Que s’est-il passé exactement à Boutcha et dans d’autres villes martyrs ukrainiennes ? Qui sont les auteurs des atrocités commises contre les civils ? S’agit-il d’exactions commises par jeunes soldats venus d’Extrême-Orient et livrés à eux-mêmes ? Ou d’un massacre prémédité et organisé par un officier bien connu, pour terroriser et soumettre la population ukrainienne ?
Des enquêteurs sont déjà à pied d’œuvre pour recueillir des témoignages et rassembler des preuves. Plusieurs pays mettent des moyens humains et financiers à disposition de la Cour pénale internationale pour qu’elle puisse mener une enquête complète sur ces possibles crimes de guerre.
Trois jours à Boutcha
La correspondante de la RTBF en Ukraine Maurine Mercier a passé trois jours à Boutcha et a parlé avec des survivants de l’offensive russe. Elle s’est éloignée du centre de la ville, sur lequel se concentre aujourd’hui l’attention du monde, pour se rendre plus loin, en périphérie, et vérifier si ce scénario s’était répété là aussi. C’est le cas : les habitants lui ont décrit la terreur que les soldats russes ont fait régner sur leur quartier.
Ils décrivent ces militaires comme de très jeunes hommes, se comportant plutôt comme une bande de malfaiteurs. "Ils déambulaient partout avec leurs armes.
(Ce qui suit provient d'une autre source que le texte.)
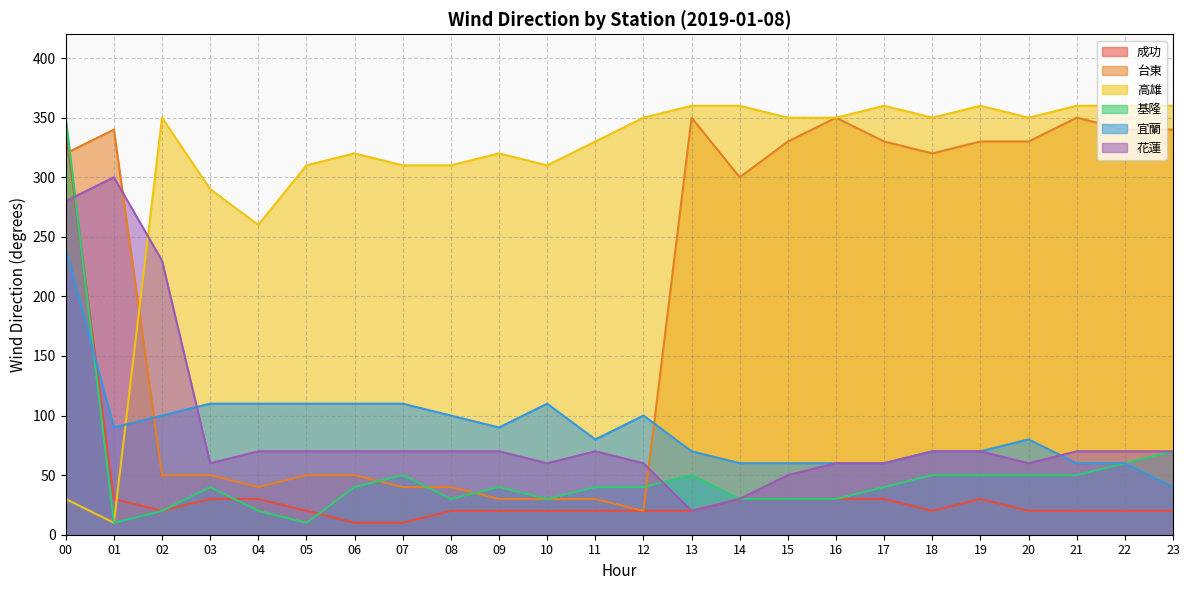

Where is the first local maximum for 高雄?

02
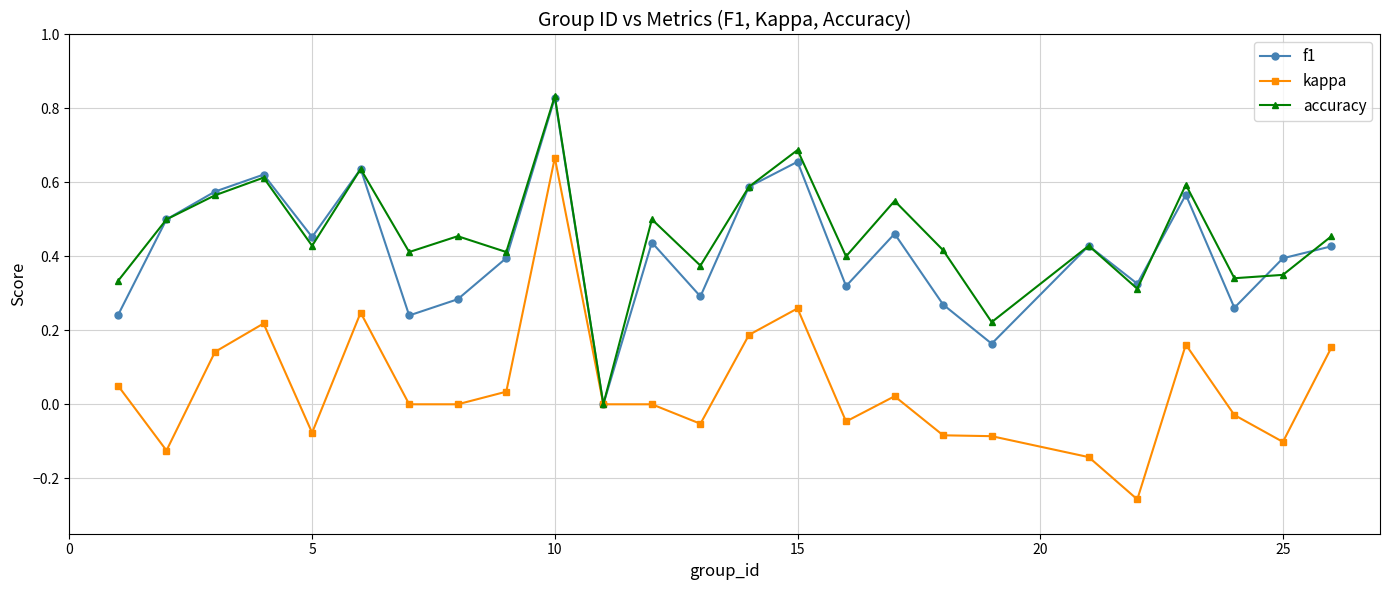

Which series has the widest spread of values?

kappa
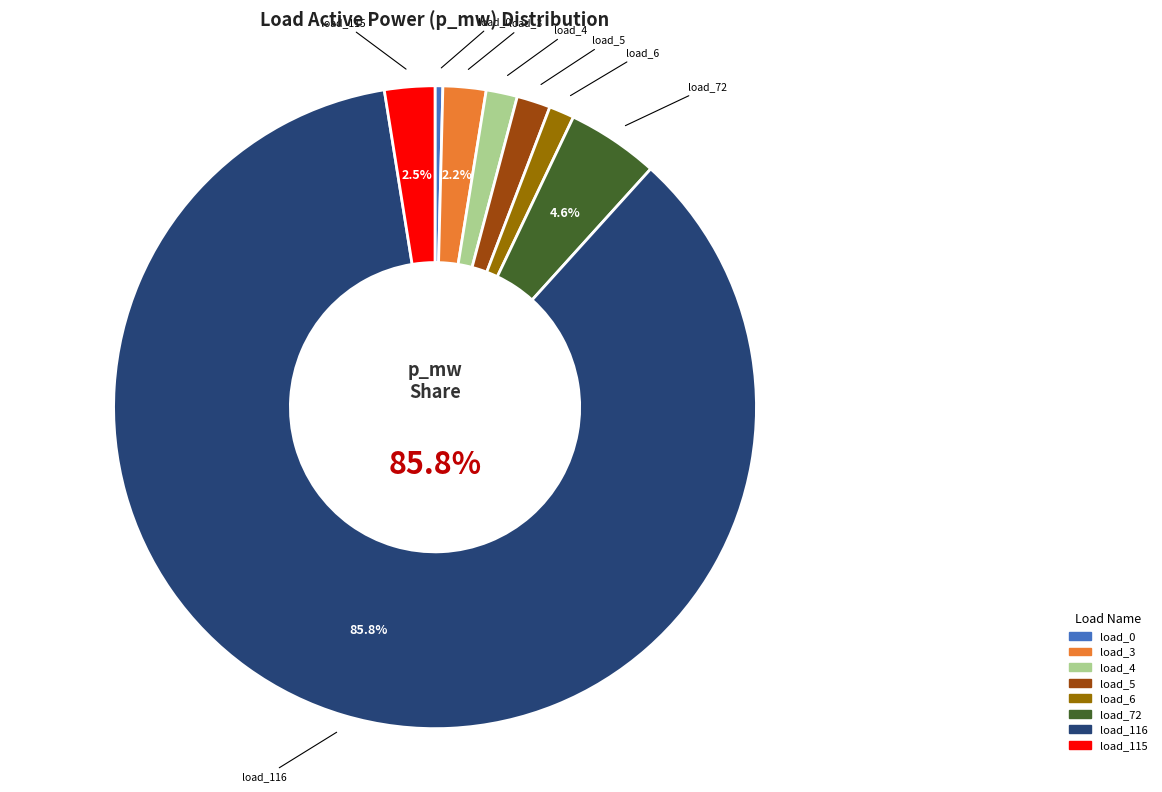

Is there any slice that represents more than half of the pie?

Yes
On a vu deux grands types, des costauds, des professionnels, mais les autres devaient avoir à peine 18 ans", racontent une habitante et son mari. "Ils portaient des tenues de militaires, mais ils étaient là comme pour s’amuser."
Des petits voyous, souvent saouls
Plus que des militaires, les habitants de Boutcha ont vu leur ville envahie par des petits voyous, à la violence gratuite, sans hiérarchie, sans organisation claire. Ils étaient très souvent saouls, racontent les témoins. "Ils étaient prêts à tuer pour voler une mobylette. Puis, ils s’encastraient dans le portail des maisons."
Les soldats russes ont exercé une terreur permanente sur les habitants. Des groupes frappaient aux portes ou les défonçaient à n’importe quelle heure du jour ou de la nuit, pour effrayer et piller.
Il suffisait de dire quelque chose qui ne leur plaisait pour qu’ils vous tuent
"Ils sont venus au moins quatre fois chez moi, témoigne un homme. Ils ont fait mine de me tirer dessus parce que je ne trouvais pas les clés de ma moto. Ils nous ont volé deux voitures. On les a retrouvées plus loin dans la rue, minées. Après leur départ, mon frère a failli mourir en voulant les récupérer. Les voisins vous le diront aussi : il suffisait de dire quelque chose qui ne leur plaisait pour qu’ils vous tuent. Les soldats sont arrivés chez un de mes amis avec une caméra. Ils lui ont demandé de dire qu’il aimait les Russes, le monde russe. Il a refusé, et ils lui ont tiré dans la jambe. Ils ont demandé 'et maintenant ?' Mon ami a répondu 'gloire à l’Ukraine', et ils l’ont tué."